A large window in the living room of Wearstler’s home affords views of the pool, pool house and garden. Wearstler writes that she selected furnishings for the space that “span decades and style eras, from contemporary sofas to vintage European pieces from the ’50s, ’60s, and ’80s, accented by carefully chosen works of art.”
In contrast to those earlier interiors, the ones in Evocative Style are daring and a little dark. Wearstler pushes the envelope with artist-made furniture and lighting that can seem spiky, naked or raw. Her palette has deepened, too. The interiors feel erudite and more substantial, the room layouts like sculptural forms assembled in a tense conversational dynamic. “Each project is a unique exploration of curiosity and experimentation that leads to a constant evolution,” says Wearstler. “With every new project comes a different context and set of parameters, and new and interesting passions, art forms and interests.”
Wearstler added the black marble fireplace that faces the living room window. Opposite it are a pair of angular, vintage Dolores chairs by dutch designer Rob Eckhardt. The painting on the rear wall is by Los Angeles– and Boise, Idaho–based artist Len Klikunas.
Sitting in the vestibule of a powder room in Wearstler’s home is a pair of Utrecht chairs by Dutch architect Gerrit Rietveld that she upholstered in her own geometric District fabric.
In the latest interiors, she is drawn to furniture that is boldly scaled and, often, graphically patterned, mixing such pieces with one-off creations by artist designers like Roland Mellan, Lindsey Adelman, Katie Stout, Misha Kahn, Entler Studios, Susan for Susan and Anton Alvarez. “For me, it is the power of the line,” says Wearstler. “I think it goes back to my love for graphic design. There is so much strength and beauty in the simple line. Pair this with geometries and artisanal fabrication, beautiful materiality and you have exceptional pieces of furniture. In essence, furniture as sculpture.”
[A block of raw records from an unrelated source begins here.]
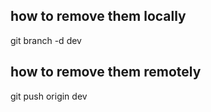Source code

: ##  how to remove them locally 
git branch -d dev

## how to remove them  remotely

git push origin dev



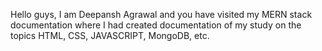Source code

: Hello guys, I am Deepansh Agrawal and you have visited my MERN stack documentation where I had created documentation of my study on the topics HTML, CSS, JAVASCRIPT, MongoDB, etc.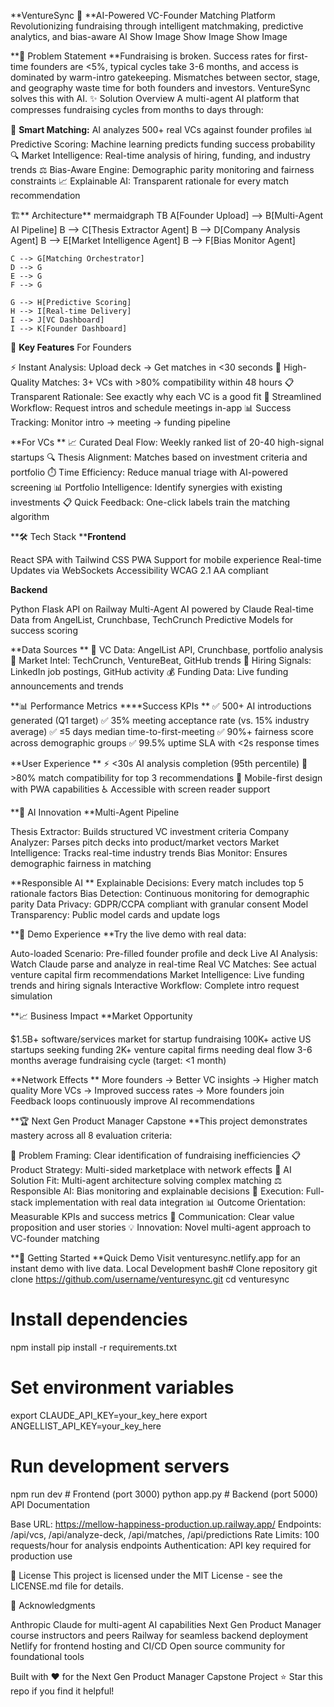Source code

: **VentureSync 🚀
**AI-Powered VC-Founder Matching Platform
Revolutionizing fundraising through intelligent matchmaking, predictive analytics, and bias-aware AI
Show Image
Show Image
Show Image

**🎯 Problem Statement
**Fundraising is broken. Success rates for first-time founders are <5%, typical cycles take 3-6 months, and access is dominated by warm-intro gatekeeping. Mismatches between sector, stage, and geography waste time for both founders and investors.
VentureSync solves this with AI.
✨ Solution Overview
A multi-agent AI platform that compresses fundraising cycles from months to days through:

🎯 **Smart Matching:** AI analyzes 500+ real VCs against founder profiles
📊 Predictive Scoring: Machine learning predicts funding success probability
🔍 Market Intelligence: Real-time analysis of hiring, funding, and industry trends
⚖️ Bias-Aware Engine: Demographic parity monitoring and fairness constraints
📈 Explainable AI: Transparent rationale for every match recommendation

🏗️** Architecture**
mermaidgraph TB
    A[Founder Upload] --> B[Multi-Agent AI Pipeline]
    B --> C[Thesis Extractor Agent]
    B --> D[Company Analysis Agent]
    B --> E[Market Intelligence Agent]
    B --> F[Bias Monitor Agent]
    
    C --> G[Matching Orchestrator]
    D --> G
    E --> G
    F --> G
    
    G --> H[Predictive Scoring]
    H --> I[Real-time Delivery]
    I --> J[VC Dashboard]
    I --> K[Founder Dashboard]

🚀 **Key Features**
For Founders

⚡ Instant Analysis: Upload deck → Get matches in <30 seconds
🎯 High-Quality Matches: 3+ VCs with >80% compatibility within 48 hours
📋 Transparent Rationale: See exactly why each VC is a good fit
📅 Streamlined Workflow: Request intros and schedule meetings in-app
📊 Success Tracking: Monitor intro → meeting → funding pipeline

**For VCs
**
📈 Curated Deal Flow: Weekly ranked list of 20-40 high-signal startups
🔍 Thesis Alignment: Matches based on investment criteria and portfolio
⏱️ Time Efficiency: Reduce manual triage with AI-powered screening
📊 Portfolio Intelligence: Identify synergies with existing investments
📋 Quick Feedback: One-click labels train the matching algorithm

**🛠️ Tech Stack
****Frontend**

React SPA with Tailwind CSS
PWA Support for mobile experience
Real-time Updates via WebSockets
Accessibility WCAG 2.1 AA compliant

**Backend**

Python Flask API on Railway
Multi-Agent AI powered by Claude
Real-time Data from AngelList, Crunchbase, TechCrunch
Predictive Models for success scoring

**Data Sources
**
🏢 VC Data: AngelList API, Crunchbase, portfolio analysis
📰 Market Intel: TechCrunch, VentureBeat, GitHub trends
💼 Hiring Signals: LinkedIn job postings, GitHub activity
💰 Funding Data: Live funding announcements and trends

**📊 Performance Metrics
****Success KPIs
**
✅ 500+ AI introductions generated (Q1 target)
✅ 35% meeting acceptance rate (vs. 15% industry average)
✅ ≤5 days median time-to-first-meeting
✅ 90%+ fairness score across demographic groups
✅ 99.5% uptime SLA with <2s response times

**User Experience
**
⚡ <30s AI analysis completion (95th percentile)
🎯 >80% match compatibility for top 3 recommendations
📱 Mobile-first design with PWA capabilities
♿ Accessible with screen reader support

**🤖 AI Innovation
**Multi-Agent Pipeline

Thesis Extractor: Builds structured VC investment criteria
Company Analyzer: Parses pitch decks into product/market vectors
Market Intelligence: Tracks real-time industry trends
Bias Monitor: Ensures demographic fairness in matching

**Responsible AI
**
Explainable Decisions: Every match includes top 5 rationale factors
Bias Detection: Continuous monitoring for demographic parity
Data Privacy: GDPR/CCPA compliant with granular consent
Model Transparency: Public model cards and update logs

**🎨 Demo Experience
**Try the live demo with real data:

Auto-loaded Scenario: Pre-filled founder profile and deck
Live AI Analysis: Watch Claude parse and analyze in real-time
Real VC Matches: See actual venture capital firm recommendations
Market Intelligence: Live funding trends and hiring signals
Interactive Workflow: Complete intro request simulation

**📈 Business Impact
**Market Opportunity

$1.5B+ software/services market for startup fundraising
100K+ active US startups seeking funding
2K+ venture capital firms needing deal flow
3-6 months average fundraising cycle (target: <1 month)

**Network Effects
**
More founders → Better VC insights → Higher match quality
More VCs → Improved success rates → More founders join
Feedback loops continuously improve AI recommendations

**🏆 Next Gen Product Manager Capstone
**This project demonstrates mastery across all 8 evaluation criteria:

🎯 Problem Framing: Clear identification of fundraising inefficiencies
📋 Product Strategy: Multi-sided marketplace with network effects
🤖 AI Solution Fit: Multi-agent architecture solving complex matching
⚖️ Responsible AI: Bias monitoring and explainable decisions
🚀 Execution: Full-stack implementation with real data integration
📊 Outcome Orientation: Measurable KPIs and success metrics
📢 Communication: Clear value proposition and user stories
💡 Innovation: Novel multi-agent approach to VC-founder matching

**🚀 Getting Started
**Quick Demo
Visit venturesync.netlify.app for an instant demo with live data.
Local Development
bash# Clone repository
git clone https://github.com/username/venturesync.git
cd venturesync

# Install dependencies
npm install
pip install -r requirements.txt

# Set environment variables
export CLAUDE_API_KEY=your_key_here
export ANGELLIST_API_KEY=your_key_here

# Run development servers
npm run dev          # Frontend (port 3000)
python app.py        # Backend (port 5000)
API Documentation

Base URL: https://mellow-happiness-production.up.railway.app/
Endpoints: /api/vcs, /api/analyze-deck, /api/matches, /api/predictions
Rate Limits: 100 requests/hour for analysis endpoints
Authentication: API key required for production use


📄 License
This project is licensed under the MIT License - see the LICENSE.md file for details.

🙏 Acknowledgments

Anthropic Claude for multi-agent AI capabilities
Next Gen Product Manager course instructors and peers
Railway for seamless backend deployment
Netlify for frontend hosting and CI/CD
Open source community for foundational tools


Built with ❤️ for the Next Gen Product Manager Capstone Project
⭐ Star this repo if you find it helpful!
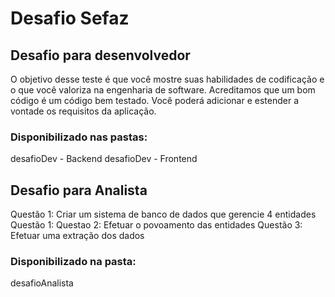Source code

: # Desafio Sefaz

## Desafio para desenvolvedor

O objetivo desse teste é que você mostre suas habilidades de codificação e o que você valoriza
na engenharia de software. Acreditamos que um bom código é um código bem testado.
Você poderá adicionar e estender a vontade os requisitos da aplicação.

### Disponibilizado nas pastas:
desafioDev - Backend
desafioDev - Frontend

## Desafio para Analista

Questão 1: Criar um sistema de banco de dados que gerencie 4 entidades
Questão 1: Questao 2: Efetuar o povoamento das entidades
Questão 3: Efetuar uma extração dos dados

### Disponibilizado na pasta:
desafioAnalista
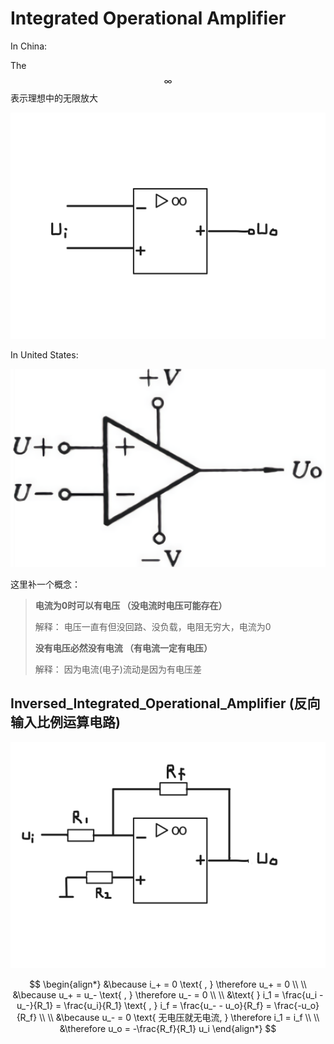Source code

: # Integrated Operational Amplifier

In China:

The $$\infty$$ 表示理想中的无限放大

![](../../.gitbook/assets/integrated_operational_amplifier.png)

In United States:

![](../../.gitbook/assets/integrated_operational_amplifier2.png)

这里补一个概念：

> **电流为0时可以有电压 （没电流时电压可能存在）**
>
> 解释： 电压一直有但没回路、没负载，电阻无穷大，电流为0
>
> **没有电压必然没有电流 （有电流一定有电压）**
>
> 解释： 因为电流\(电子\)流动是因为有电压差

## Inversed\_Integrated\_Operational\_Amplifier \(反向输入比例运算电路\)

![](../../.gitbook/assets/inversed_integrated_operational_amplifier.png)

$$
\begin{align*}
&\because i_+ = 0 \text{ , } \therefore u_+ = 0
\\ \\
&\because u_+ = u_- \text{ , } \therefore u_- = 0
\\ \\
&\text{ } i_1 = \frac{u_i - u_-}{R_1} = \frac{u_i}{R_1} \text{ , } i_f = \frac{u_- - u_o}{R_f} = \frac{-u_o}{R_f}
\\ \\
&\because u_- = 0 \text{ 无电压就无电流, } \therefore i_1 = i_f
\\ \\
&\therefore u_o = -\frac{R_f}{R_1} u_i
\end{align*}
$$

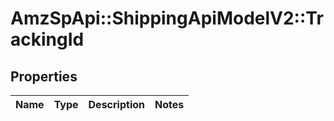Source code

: # AmzSpApi::ShippingApiModelV2::TrackingId

## Properties
Name | Type | Description | Notes
------------ | ------------- | ------------- | -------------

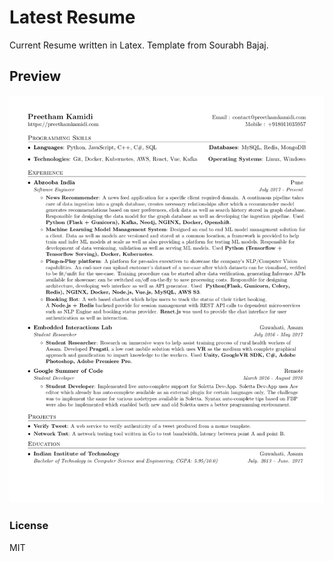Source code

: # Latest Resume

Current Resume written in Latex. Template from Sourabh Bajaj.

## Preview

![Resume Screenshot](/resume_preview.png)

### License

MIT
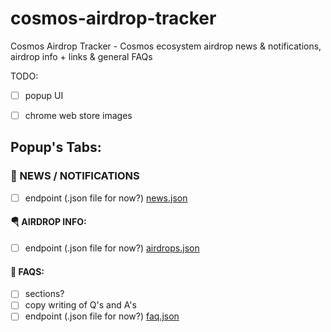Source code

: # cosmos-airdrop-tracker
Cosmos Airdrop Tracker - Cosmos ecosystem airdrop news & notifications, airdrop info + links & general FAQs

TODO:

- [ ] popup UI

- [ ] chrome web store images

## Popup's Tabs:

### 📰 NEWS / NOTIFICATIONS
   * [ ] endpoint (.json file for now?) [news.json](https://github.com/jasbanza/cosmos-airdrop-tracker/blob/main/endpoints/news.json)

#### 🪂 AIRDROP INFO:
   * [ ] endpoint (.json file for now?) [airdrops.json](https://github.com/jasbanza/cosmos-airdrop-tracker/blob/main/endpoints/airdrops.json)

#### 🤔 FAQS:
   * [ ] sections?
   * [ ] copy writing of Q's and A's
   * [ ] endpoint (.json file for now?) [faq.json](https://github.com/jasbanza/cosmos-airdrop-tracker/blob/main/endpoints/faq.json)
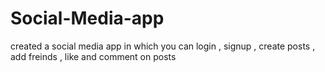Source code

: # Social-Media-app
created a social media app in which you can login , signup , create posts , add freinds , like and comment on posts
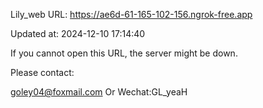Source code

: Lily_web URL: https://ae6d-61-165-102-156.ngrok-free.app

Updated at: 2024-12-10 17:14:40

If you cannot open this URL, the server might be down.

Please contact: 

goley04@foxmail.com Or Wechat:GL_yeaH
Of course, no matter how distinct in style, both the early and most recent work springs from the same impulse. Wearstler’s signature approach to interiors has been described as marching right up to “over the top” then taking a step back. It exemplifies Jean Cocteau’s dictum: “Tact in audacity is knowing how far you can go without going too far.” In that sense, Wearstler is doing what she has always done, albeit in a more confident way, with bigger budgets, a larger proportion of important furnishings and art and more of her own designs. The Hollywood glamour that got her noticed decades ago toed the same elusive line of good taste that her blend of blue-chip pieces, Memphis Group furniture and challenging works by emerging artist-designers does today.
Left: Josef Hoffmann glassware mixes with dishware by Arizona-based ceramic artist Sam Chung on a table in Wearstler’s home. Right: In the dining room, Wearstler hung a Puffball pendant lamp by Faye Toogood over her own Fractured Glass dining table, which is surrounded by her Elliott dining chairs.
“My aesthetic has always been about mixology,” Wearstler explains, “the juxtaposition of contemporary and classic, masculine and feminine, raw and refined. Important vintage and soulful historical reference points that lend such spirit to a space. And I’m always discovering new artists, new forms of expression and fine-tuning my own eye and approach to creating distinctive spaces.”
In a townhouse just off New York’s Central Park, a “custom-designed upholstered leather bed, in a soothing shade of blue, anchors a young girl’s light-filled, south-facing bedroom,” Wearstler writes.
So, however stark the contrast appears between the two monographs — and between Wearstler’s work then and now — the sensibility remains consistent. Asked to describe the constants in her career, she answers, “My love of materiality, the juxtaposition of styles and eras, textural plays and color. My philosophy remains to love color, take risks and stay curious.”